|Interviews & Articles|
Is David Lynch Just a Little Weird?
He's created Eraserhead, Blue Velvet and Twin Peaks. He's directed sex scenes that give 'twisted' new meaning. Plus, there's a slab of roast beef hanging on his wall. So, go ahead, ask...
Film Threat, April 1997
David Lynch has a painting hanging in his office. It's very lovely, and very David Lynch. For you see, upon closer inspection, it becomes clear that the center of David Lynch's very lovely canvas is dominated by a very old, very large slab of roast beef. Attached to one side of the meat is a mummified squirrel. And to the other side, a dead bird. The squirrel and the bird are covered, like the beef, with a thick, clear, gleaming layer of varnish. They're all dead. Wrapped in plastic. David Lynch talks about the painting with the enthusiasm of a teenager, using words like "neat" and "cool." ("I'm sending it to an art show in France," he declares.) Lynch, awaiting the release of his seventh feature, Lost Highway, starring Bill Pullman and Patricia Arquette, spoke with Film Threat publisher Chris Gore at Asymetrical Productions, the director's home-based office in the Hollywood Hills. (Note: The interview was conducted two weeks prior to the Dec. 30, 1996, death of Jack Nance, the actor who starred in Lynch's 1978 breakthrough, Eraserhead.)

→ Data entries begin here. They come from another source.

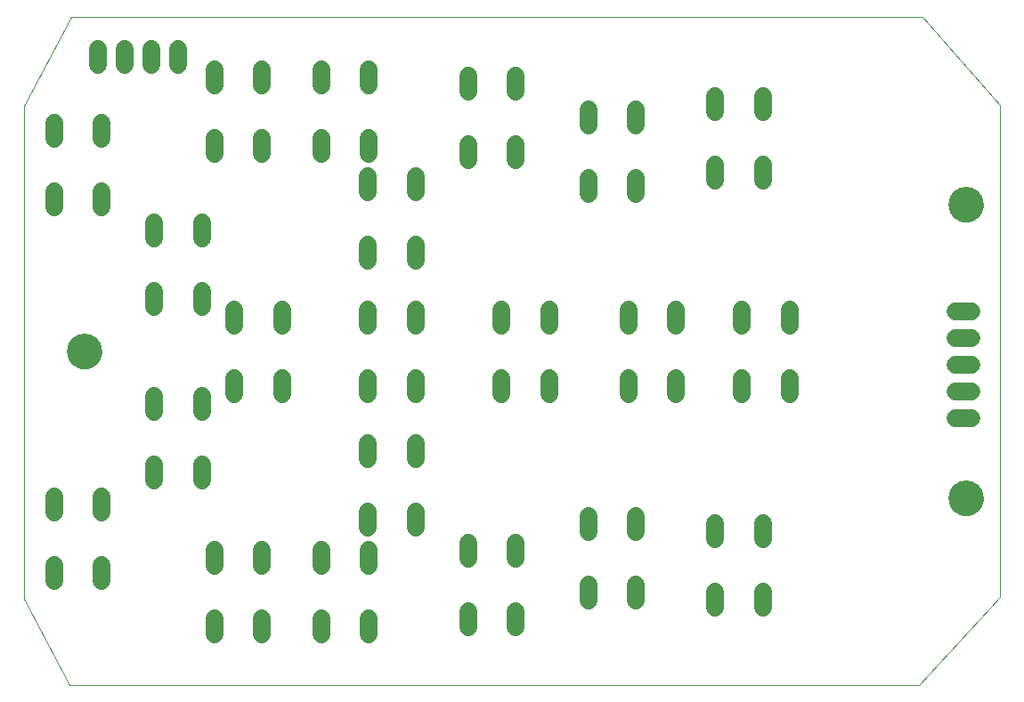
<source format=gbs>
G75*
G70*
%OFA0B0*%
%FSLAX24Y24*%
%IPPOS*%
%LPD*%
%AMOC8*
5,1,8,0,0,1.08239X$1,22.5*
%
%ADD10C,0.0000*%
%ADD11C,0.1330*%
%ADD12C,0.0680*%
%ADD13C,0.0674*%
D10*
X001917Y000100D02*
X033717Y000100D01*
X036737Y003400D01*
X036737Y021846D01*
X033821Y025146D01*
X001967Y025150D01*
X000217Y021796D01*
X000217Y003350D01*
X001917Y000100D01*
X001842Y012600D02*
X001844Y012650D01*
X001850Y012699D01*
X001860Y012748D01*
X001873Y012795D01*
X001891Y012842D01*
X001912Y012887D01*
X001936Y012930D01*
X001964Y012971D01*
X001995Y013010D01*
X002029Y013046D01*
X002066Y013080D01*
X002106Y013110D01*
X002147Y013137D01*
X002191Y013161D01*
X002236Y013181D01*
X002283Y013197D01*
X002331Y013210D01*
X002380Y013219D01*
X002430Y013224D01*
X002479Y013225D01*
X002529Y013222D01*
X002578Y013215D01*
X002627Y013204D01*
X002674Y013190D01*
X002720Y013171D01*
X002765Y013149D01*
X002808Y013124D01*
X002848Y013095D01*
X002886Y013063D01*
X002922Y013029D01*
X002955Y012991D01*
X002984Y012951D01*
X003010Y012909D01*
X003033Y012865D01*
X003052Y012819D01*
X003068Y012772D01*
X003080Y012723D01*
X003088Y012674D01*
X003092Y012625D01*
X003092Y012575D01*
X003088Y012526D01*
X003080Y012477D01*
X003068Y012428D01*
X003052Y012381D01*
X003033Y012335D01*
X003010Y012291D01*
X002984Y012249D01*
X002955Y012209D01*
X002922Y012171D01*
X002886Y012137D01*
X002848Y012105D01*
X002808Y012076D01*
X002765Y012051D01*
X002720Y012029D01*
X002674Y012010D01*
X002627Y011996D01*
X002578Y011985D01*
X002529Y011978D01*
X002479Y011975D01*
X002430Y011976D01*
X002380Y011981D01*
X002331Y011990D01*
X002283Y012003D01*
X002236Y012019D01*
X002191Y012039D01*
X002147Y012063D01*
X002106Y012090D01*
X002066Y012120D01*
X002029Y012154D01*
X001995Y012190D01*
X001964Y012229D01*
X001936Y012270D01*
X001912Y012313D01*
X001891Y012358D01*
X001873Y012405D01*
X001860Y012452D01*
X001850Y012501D01*
X001844Y012550D01*
X001842Y012600D01*
X034842Y007100D02*
X034844Y007150D01*
X034850Y007199D01*
X034860Y007248D01*
X034873Y007295D01*
X034891Y007342D01*
X034912Y007387D01*
X034936Y007430D01*
X034964Y007471D01*
X034995Y007510D01*
X035029Y007546D01*
X035066Y007580D01*
X035106Y007610D01*
X035147Y007637D01*
X035191Y007661D01*
X035236Y007681D01*
X035283Y007697D01*
X035331Y007710D01*
X035380Y007719D01*
X035430Y007724D01*
X035479Y007725D01*
X035529Y007722D01*
X035578Y007715D01*
X035627Y007704D01*
X035674Y007690D01*
X035720Y007671D01*
X035765Y007649D01*
X035808Y007624D01*
X035848Y007595D01*
X035886Y007563D01*
X035922Y007529D01*
X035955Y007491D01*
X035984Y007451D01*
X036010Y007409D01*
X036033Y007365D01*
X036052Y007319D01*
X036068Y007272D01*
X036080Y007223D01*
X036088Y007174D01*
X036092Y007125D01*
X036092Y007075D01*
X036088Y007026D01*
X036080Y006977D01*
X036068Y006928D01*
X036052Y006881D01*
X036033Y006835D01*
X036010Y006791D01*
X035984Y006749D01*
X035955Y006709D01*
X035922Y006671D01*
X035886Y006637D01*
X035848Y006605D01*
X035808Y006576D01*
X035765Y006551D01*
X035720Y006529D01*
X035674Y006510D01*
X035627Y006496D01*
X035578Y006485D01*
X035529Y006478D01*
X035479Y006475D01*
X035430Y006476D01*
X035380Y006481D01*
X035331Y006490D01*
X035283Y006503D01*
X035236Y006519D01*
X035191Y006539D01*
X035147Y006563D01*
X035106Y006590D01*
X035066Y006620D01*
X035029Y006654D01*
X034995Y006690D01*
X034964Y006729D01*
X034936Y006770D01*
X034912Y006813D01*
X034891Y006858D01*
X034873Y006905D01*
X034860Y006952D01*
X034850Y007001D01*
X034844Y007050D01*
X034842Y007100D01*
X034842Y018100D02*
X034844Y018150D01*
X034850Y018199D01*
X034860Y018248D01*
X034873Y018295D01*
X034891Y018342D01*
X034912Y018387D01*
X034936Y018430D01*
X034964Y018471D01*
X034995Y018510D01*
X035029Y018546D01*
X035066Y018580D01*
X035106Y018610D01*
X035147Y018637D01*
X035191Y018661D01*
X035236Y018681D01*
X035283Y018697D01*
X035331Y018710D01*
X035380Y018719D01*
X035430Y018724D01*
X035479Y018725D01*
X035529Y018722D01*
X035578Y018715D01*
X035627Y018704D01*
X035674Y018690D01*
X035720Y018671D01*
X035765Y018649D01*
X035808Y018624D01*
X035848Y018595D01*
X035886Y018563D01*
X035922Y018529D01*
X035955Y018491D01*
X035984Y018451D01*
X036010Y018409D01*
X036033Y018365D01*
X036052Y018319D01*
X036068Y018272D01*
X036080Y018223D01*
X036088Y018174D01*
X036092Y018125D01*
X036092Y018075D01*
X036088Y018026D01*
X036080Y017977D01*
X036068Y017928D01*
X036052Y017881D01*
X036033Y017835D01*
X036010Y017791D01*
X035984Y017749D01*
X035955Y017709D01*
X035922Y017671D01*
X035886Y017637D01*
X035848Y017605D01*
X035808Y017576D01*
X035765Y017551D01*
X035720Y017529D01*
X035674Y017510D01*
X035627Y017496D01*
X035578Y017485D01*
X035529Y017478D01*
X035479Y017475D01*
X035430Y017476D01*
X035380Y017481D01*
X035331Y017490D01*
X035283Y017503D01*
X035236Y017519D01*
X035191Y017539D01*
X035147Y017563D01*
X035106Y017590D01*
X035066Y017620D01*
X035029Y017654D01*
X034995Y017690D01*
X034964Y017729D01*
X034936Y017770D01*
X034912Y017813D01*
X034891Y017858D01*
X034873Y017905D01*
X034860Y017952D01*
X034850Y018001D01*
X034844Y018050D01*
X034842Y018100D01*
D11*
X035467Y018100D03*
X035467Y007100D03*
X002467Y012600D03*
D12*
X005077Y014270D02*
X005077Y014870D01*
X006857Y014870D02*
X006857Y014270D01*
X008077Y014180D02*
X008077Y013580D01*
X009857Y013580D02*
X009857Y014180D01*
X013077Y014180D02*
X013077Y013580D01*
X014857Y013580D02*
X014857Y014180D01*
X014857Y016020D02*
X014857Y016620D01*
X013077Y016620D02*
X013077Y016020D01*
X013077Y018580D02*
X013077Y019180D01*
X013107Y020020D02*
X013107Y020620D01*
X011327Y020620D02*
X011327Y020020D01*
X009107Y020020D02*
X009107Y020620D01*
X007327Y020620D02*
X007327Y020020D01*
X007327Y022580D02*
X007327Y023180D01*
X009107Y023180D02*
X009107Y022580D01*
X011327Y022580D02*
X011327Y023180D01*
X013107Y023180D02*
X013107Y022580D01*
X016827Y022330D02*
X016827Y022930D01*
X018607Y022930D02*
X018607Y022330D01*
X021327Y021680D02*
X021327Y021080D01*
X023107Y021080D02*
X023107Y021680D01*
X026077Y021580D02*
X026077Y022180D01*
X027857Y022180D02*
X027857Y021580D01*
X027857Y019620D02*
X027857Y019020D01*
X026077Y019020D02*
X026077Y019620D01*
X023107Y019120D02*
X023107Y018520D01*
X021327Y018520D02*
X021327Y019120D01*
X018607Y019770D02*
X018607Y020370D01*
X016827Y020370D02*
X016827Y019770D01*
X014857Y019180D02*
X014857Y018580D01*
X018077Y014180D02*
X018077Y013580D01*
X019857Y013580D02*
X019857Y014180D01*
X022827Y014180D02*
X022827Y013580D01*
X024607Y013580D02*
X024607Y014180D01*
X027077Y014180D02*
X027077Y013580D01*
X028857Y013580D02*
X028857Y014180D01*
X028857Y011620D02*
X028857Y011020D01*
X027077Y011020D02*
X027077Y011620D01*
X024607Y011620D02*
X024607Y011020D01*
X022827Y011020D02*
X022827Y011620D01*
X019857Y011620D02*
X019857Y011020D01*
X018077Y011020D02*
X018077Y011620D01*
X014857Y011620D02*
X014857Y011020D01*
X013077Y011020D02*
X013077Y011620D01*
X009857Y011620D02*
X009857Y011020D01*
X008077Y011020D02*
X008077Y011620D01*
X006857Y010930D02*
X006857Y010330D01*
X005077Y010330D02*
X005077Y010930D01*
X005077Y008370D02*
X005077Y007770D01*
X006857Y007770D02*
X006857Y008370D01*
X003107Y007180D02*
X003107Y006580D01*
X001327Y006580D02*
X001327Y007180D01*
X001327Y004620D02*
X001327Y004020D01*
X003107Y004020D02*
X003107Y004620D01*
X007327Y004580D02*
X007327Y005180D01*
X009107Y005180D02*
X009107Y004580D01*
X011327Y004580D02*
X011327Y005180D01*
X013107Y005180D02*
X013107Y004580D01*
X013077Y006020D02*
X013077Y006620D01*
X014857Y006620D02*
X014857Y006020D01*
X016827Y005430D02*
X016827Y004830D01*
X018607Y004830D02*
X018607Y005430D01*
X021327Y005830D02*
X021327Y006430D01*
X023107Y006430D02*
X023107Y005830D01*
X023107Y003870D02*
X023107Y003270D01*
X021327Y003270D02*
X021327Y003870D01*
X018607Y002870D02*
X018607Y002270D01*
X016827Y002270D02*
X016827Y002870D01*
X013107Y002620D02*
X013107Y002020D01*
X011327Y002020D02*
X011327Y002620D01*
X009107Y002620D02*
X009107Y002020D01*
X007327Y002020D02*
X007327Y002620D01*
X013077Y008580D02*
X013077Y009180D01*
X014857Y009180D02*
X014857Y008580D01*
X026077Y006180D02*
X026077Y005580D01*
X027857Y005580D02*
X027857Y006180D01*
X027857Y003620D02*
X027857Y003020D01*
X026077Y003020D02*
X026077Y003620D01*
X006857Y016830D02*
X006857Y017430D01*
X005077Y017430D02*
X005077Y016830D01*
X003107Y018020D02*
X003107Y018620D01*
X001327Y018620D02*
X001327Y018020D01*
X001327Y020580D02*
X001327Y021180D01*
X003107Y021180D02*
X003107Y020580D01*
D13*
X002967Y023353D02*
X002967Y023947D01*
X003967Y023947D02*
X003967Y023353D01*
X004967Y023353D02*
X004967Y023947D01*
X005967Y023947D02*
X005967Y023353D01*
X035070Y014100D02*
X035664Y014100D01*
X035664Y013100D02*
X035070Y013100D01*
X035070Y012100D02*
X035664Y012100D01*
X035664Y011100D02*
X035070Y011100D01*
X035070Y010100D02*
X035664Y010100D01*
M02*

</source>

Where do you get your ideas?
I really believe there's, like, an ocean of ideas. And all of the ideas are sitting there. They bob up from time to time and come into your conscious mind and you know them. When a good idea bobs up, it really smacks you. It's like a piece of electricity and you see the whole thing and you feel it and you know what to do. It all comes with the idea.
Since film is basically the art of compromise, how do you get away with what you do on the screen?
Well, you don't. You don't compromise. Except that a person has to work with what they have. If you call that a compromise, then you compromise. There are many, many, many things that you're forced to dream up to make do with what you have, but it's not a compromise. It's just different ways to skin this cat. I really believe that even if you just have a little bit of money there are ways to get into that film and make it work without a compromise. It may take a long, long, long time, like in Eraserhead. We didn't have the money but we had the time.
Right. I should have rephrased it and said "For many in Hollywood, film is the art of compromise."
Well, I don't know, I think that a lot of people are able to get what they want and the one way to get what you want is to have had a hit film. Where there's compromise, to me, is in a studio situation. And I don't really know about it too much. But more and more there's not just one person at the head of the studio that can make the decision. There are, like, committees of people, and if I ever had to go through a committee, I would be in big trouble, because they all want to understand the picture and I don't want to explain in words and not only don't want to, but I can't sometimes, you know what I mean? I love the delicate abstractions that cinema can do and only poets can do with words. Maybe if I could write a poem to them, but it wouldn't work anyway.
Do you want to have a hit film?
Well, I would like to have a hit film. A hit film means many, many people appreciate this particular film and that would be a unique and pleasurable experience for me.
It seems to me that you've had hit films on your terms.
Well, The Elephant Man was a pretty successful picture. But it was, you know, based on a true story. It was further away from what you say, a personal film, although I felt very personal about it and I got into that world, and I feel I didn't compromise. Dune was the only film I've made that was a failure to me.